Sama halnya dengan mereka yang mengkritik gerakan-gerakan relawan Jokowi, seperti konser salam 2 jari, video kampanye, pesta rakyat, dll. Ada pandangan bahwa gerakan tersebut pasti ada maunya, pencitraan, atau buang-buang uang. Pandangan pertanyaan saya lagi-lagi serupa:

  1. Saat orang-orang punya harapan akan pembaharuan lalu mereka mengorbankan energi , tenaga, uang, dan waktu mereka untuk harapan tersebut, apakah tidak sebaiknya kita hargai?
  2. Apakah mereka yang mengkritik ini tahu persis apa yang terjadi dengan gerakan-gerakan tersebut: siapa saja donornya, kesulitan pencarian konsep & idenya, keseriusan proses pelaksanaaannya, dll?
  3. Apakah sama sekali tidak ada dampak positif yang timbul dari gerakan ini, baik itu terhadap skala mikro individu maupun skala makro negara (nilai tukar Rupiah, IHSG, etc)?
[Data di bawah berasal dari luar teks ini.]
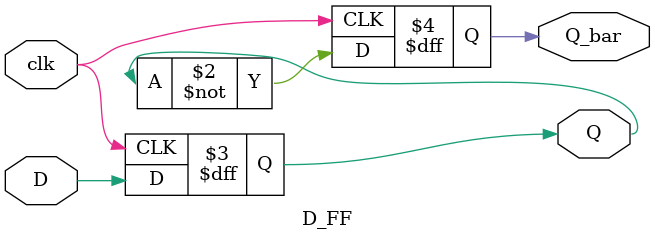
<source format=v>
`timescale 1ns / 1ps


module D_FF(
    input clk,
    output reg Q,
    output reg Q_bar,
    input D
    );
    
    
    
    always @ (posedge clk)
    begin
    Q <= D;
    Q_bar <= ~Q;
    end
    
    
endmodule

</source>
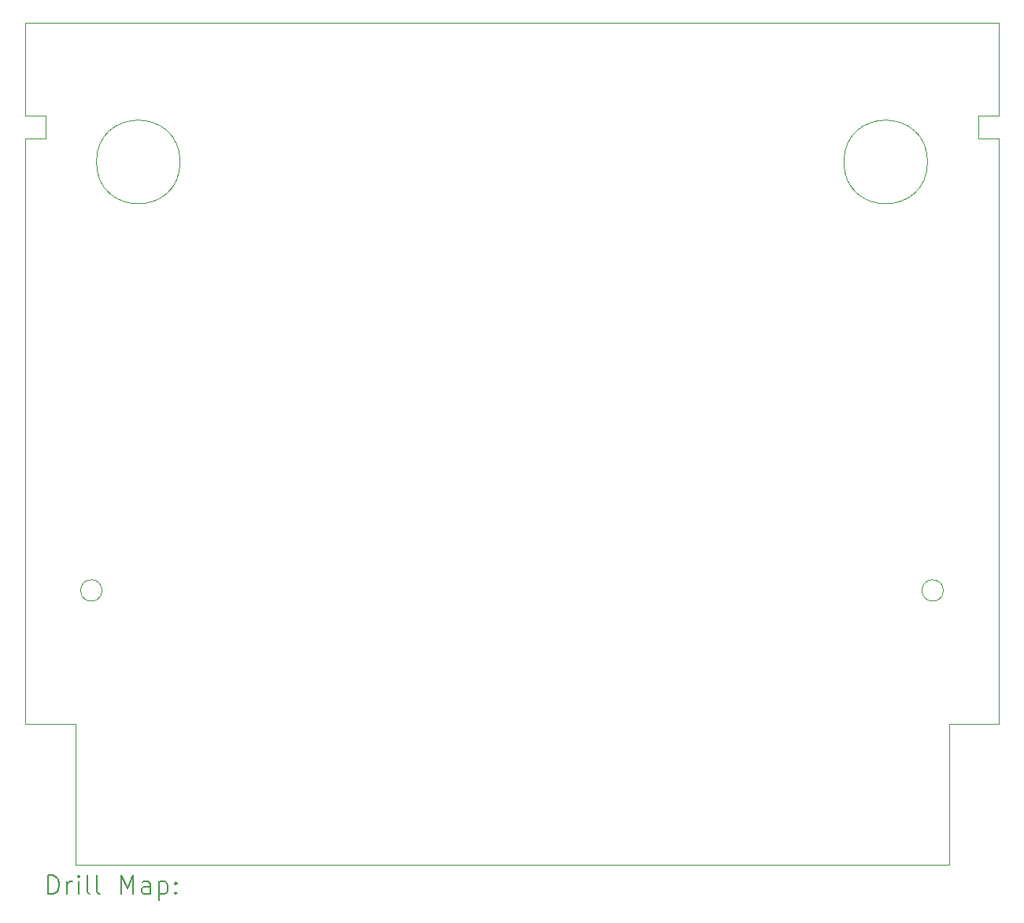
<source format=gbr>
%TF.GenerationSoftware,KiCad,Pcbnew,(6.0.7-1)-1*%
%TF.CreationDate,2022-10-12T18:14:04+11:00*%
%TF.ProjectId,CAT emulator,43415420-656d-4756-9c61-746f722e6b69,rev?*%
%TF.SameCoordinates,Original*%
%TF.FileFunction,Drillmap*%
%TF.FilePolarity,Positive*%
%FSLAX45Y45*%
G04 Gerber Fmt 4.5, Leading zero omitted, Abs format (unit mm)*
G04 Created by KiCad (PCBNEW (6.0.7-1)-1) date 2022-10-12 18:14:04*
%MOMM*%
%LPD*%
G01*
G04 APERTURE LIST*
%ADD10C,0.100000*%
%ADD11C,0.200000*%
G04 APERTURE END LIST*
D10*
X26125000Y-4980000D02*
X26125000Y-3980000D01*
X25525000Y-10090000D02*
G75*
G03*
X25525000Y-10090000I-115000J0D01*
G01*
X16190000Y-11530000D02*
X16190000Y-13040000D01*
X17315000Y-5480000D02*
G75*
G03*
X17315000Y-5480000I-450000J0D01*
G01*
X25900000Y-5230000D02*
X26125000Y-5230000D01*
X15645000Y-5230000D02*
X15870000Y-5230000D01*
X25900000Y-4980000D02*
X25900000Y-5230000D01*
X15870000Y-4980000D02*
X15645000Y-4980000D01*
X15645000Y-3980000D02*
X15645000Y-4980000D01*
X25355000Y-5480000D02*
G75*
G03*
X25355000Y-5480000I-450000J0D01*
G01*
X26125000Y-4980000D02*
X25900000Y-4980000D01*
X15645000Y-11530000D02*
X16190000Y-11530000D01*
X26125000Y-3980000D02*
X15645000Y-3980000D01*
X16190000Y-13040000D02*
X25590000Y-13040000D01*
X26125000Y-11530000D02*
X26125000Y-5230000D01*
X15870000Y-5230000D02*
X15870000Y-4980000D01*
X15645000Y-5230000D02*
X15645000Y-11530000D01*
X16475000Y-10090000D02*
G75*
G03*
X16475000Y-10090000I-115000J0D01*
G01*
X25590000Y-11530000D02*
X26125000Y-11530000D01*
X25590000Y-13040000D02*
X25590000Y-11530000D01*
D11*
X15897619Y-13355476D02*
X15897619Y-13155476D01*
X15945238Y-13155476D01*
X15973809Y-13165000D01*
X15992857Y-13184048D01*
X16002381Y-13203095D01*
X16011905Y-13241190D01*
X16011905Y-13269762D01*
X16002381Y-13307857D01*
X15992857Y-13326905D01*
X15973809Y-13345952D01*
X15945238Y-13355476D01*
X15897619Y-13355476D01*
X16097619Y-13355476D02*
X16097619Y-13222143D01*
X16097619Y-13260238D02*
X16107143Y-13241190D01*
X16116667Y-13231667D01*
X16135714Y-13222143D01*
X16154762Y-13222143D01*
X16221428Y-13355476D02*
X16221428Y-13222143D01*
X16221428Y-13155476D02*
X16211905Y-13165000D01*
X16221428Y-13174524D01*
X16230952Y-13165000D01*
X16221428Y-13155476D01*
X16221428Y-13174524D01*
X16345238Y-13355476D02*
X16326190Y-13345952D01*
X16316667Y-13326905D01*
X16316667Y-13155476D01*
X16450000Y-13355476D02*
X16430952Y-13345952D01*
X16421428Y-13326905D01*
X16421428Y-13155476D01*
X16678571Y-13355476D02*
X16678571Y-13155476D01*
X16745238Y-13298333D01*
X16811905Y-13155476D01*
X16811905Y-13355476D01*
X16992857Y-13355476D02*
X16992857Y-13250714D01*
X16983333Y-13231667D01*
X16964286Y-13222143D01*
X16926190Y-13222143D01*
X16907143Y-13231667D01*
X16992857Y-13345952D02*
X16973810Y-13355476D01*
X16926190Y-13355476D01*
X16907143Y-13345952D01*
X16897619Y-13326905D01*
X16897619Y-13307857D01*
X16907143Y-13288809D01*
X16926190Y-13279286D01*
X16973810Y-13279286D01*
X16992857Y-13269762D01*
X17088095Y-13222143D02*
X17088095Y-13422143D01*
X17088095Y-13231667D02*
X17107143Y-13222143D01*
X17145238Y-13222143D01*
X17164286Y-13231667D01*
X17173810Y-13241190D01*
X17183333Y-13260238D01*
X17183333Y-13317381D01*
X17173810Y-13336428D01*
X17164286Y-13345952D01*
X17145238Y-13355476D01*
X17107143Y-13355476D01*
X17088095Y-13345952D01*
X17269048Y-13336428D02*
X17278571Y-13345952D01*
X17269048Y-13355476D01*
X17259524Y-13345952D01*
X17269048Y-13336428D01*
X17269048Y-13355476D01*
X17269048Y-13231667D02*
X17278571Y-13241190D01*
X17269048Y-13250714D01*
X17259524Y-13241190D01*
X17269048Y-13231667D01*
X17269048Y-13250714D01*
M02*

</source>
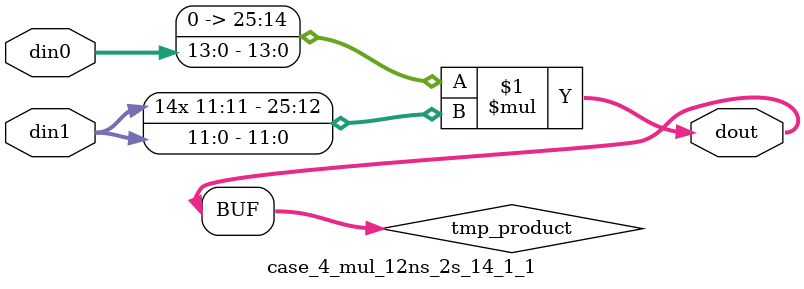
<source format=v>

`timescale 1 ns / 1 ps

 (* use_dsp = "no" *)  module case_4_mul_12ns_2s_14_1_1(din0, din1, dout);
parameter ID = 1;
parameter NUM_STAGE = 0;
parameter din0_WIDTH = 14;
parameter din1_WIDTH = 12;
parameter dout_WIDTH = 26;

input [din0_WIDTH - 1 : 0] din0; 
input [din1_WIDTH - 1 : 0] din1; 
output [dout_WIDTH - 1 : 0] dout;

wire signed [dout_WIDTH - 1 : 0] tmp_product;

























assign tmp_product = $signed({1'b0, din0}) * $signed(din1);










assign dout = tmp_product;





















endmodule

</source>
Pertanyaan-pertanyaan dari kedua kasus ini kemudian mengerucutkan kesimpulan pandangan saya akan:
  1. Janganlah kita membanding-bandingkan suatu gerakan dengan gerakan lain, kejadian satu dengan kejadian lainnya, apalagi bila kita tidak terlibat persis di dalamnya
  2. Ciptakanlah budaya dan lingkaran menghargai dibandingkan siklus kritik dan komplain
  3. Bila tidak sreg dengan gerakan tertentu, janganlah komplain apalagi mempengaruhi orang lain untuk membencinya. Tapi, buatlah gerakan positif lainnya yang lebih baik. Tetapi, lagi-lagi bukan untuk dibandingkan, tapi untuk diakumulasikan menjadi tumpukan gerakan positif dunia. 1+1 is better than 1-0.5 :)
  4. Saat anda sudah berhasil memprakasai gerakan positif lainnya tersebut, harapan anda tentulah gerakan tersebut bisa impactful dan dihargai daripada dikritik / dibanding-bandingkan. Put yourself on other’s shoes, then circle-of-respect surely is better than cycle-of-hatred
  5. Keempat poin di atas tidak hanya berlaku untuk gerakan atau kejadian yang positif, tetapi juga untuk sesuatu yang negatif. Bedanya bukanlah diakumulasikan, tetapi sama-sama dieliminir.
    Poin 5 ini cocok dengan kejadian maraknya poster / meme yang “menantang” pertanggungjawaban orang Islam akan ISIS di saat mereka banyak menentang ketidakmanusiawian di Gaza. Saya bukan Muslim, tapi saya menentang meme itu. Karena menurut saya, tidak ada gunanya membandingkan konflik satu dengan konflik lainnya. Kedua-duanya salah dan harus dimusnahkan.
 
Akhir kata dari saya yang kesambet pagi ini karena sampai nge-blog renungan seperti ini:
Let’s respect each other and spread more positivity :)


Peace,
Edodotcom
Dotting. Our. Communities.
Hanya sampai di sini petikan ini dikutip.